Although the tested doses of DBPs may not occur naturally in the environment, there is a potential for unusually high concentrations of these compounds to form in highly chlorinated reclaimed water and discharges from wastewater treatment plants, which are often used for irrigation (Munasinghe-Arachchige et al. 2021; Hong et al. 2022; Liang et al. 2022; Souza-Chaves et al. 2022; Xiao et al. 2023). Consequently, plants grown in such conditions should be monitored for phytotoxicity. In addition, it is important to investigate the potential accumulation of DBPs in plants, particularly in edible plant parts. Plants grown with reclaimed water need to be assessed for potential risks associated with the ingestion of these compounds.

Conclusions

The present study established the phytotoxicity of TCM, BDCM, DBCM, TBM, and their mixture, as well as of TCAA. High doses of DBPs negatively impacted seed germination and root growth of V. radiata and A. cepa.
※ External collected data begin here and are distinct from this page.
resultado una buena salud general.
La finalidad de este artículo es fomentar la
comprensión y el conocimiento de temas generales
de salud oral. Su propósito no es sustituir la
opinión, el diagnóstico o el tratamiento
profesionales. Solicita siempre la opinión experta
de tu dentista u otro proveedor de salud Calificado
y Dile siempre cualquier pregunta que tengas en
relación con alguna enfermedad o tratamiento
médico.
The observed increasing toxicity with higher DBP concentrations emphasizes the need for careful monitoring of DBP concentrations in the environment to prevent potential harm to plants and ecosystems. The presence of CAs in onion root cells indicated cytotoxicity and the rising H2O2 concentration suggested oxidative stress and cell disruption. The individual THMs posed higher toxicity to both plant species than their mixture. Based on the root inhibition assay and mitosis assay results, TCAA was found to be the most toxic of all five DBPs tested, followed by TBM, DBCM, BDCM, and TCM. This implies that brominated THMs were more toxic to plants than TCM. The study provided suggestive evidence of the genotoxicity of various DBPs, particularly TBM and TCAA. Although the tested DBP doses are unlikely to occur in the natural environment, this study offers some insights into the phytotoxicity of DBPs and enables a comparative assessment of individual THMs and their phytotoxicity.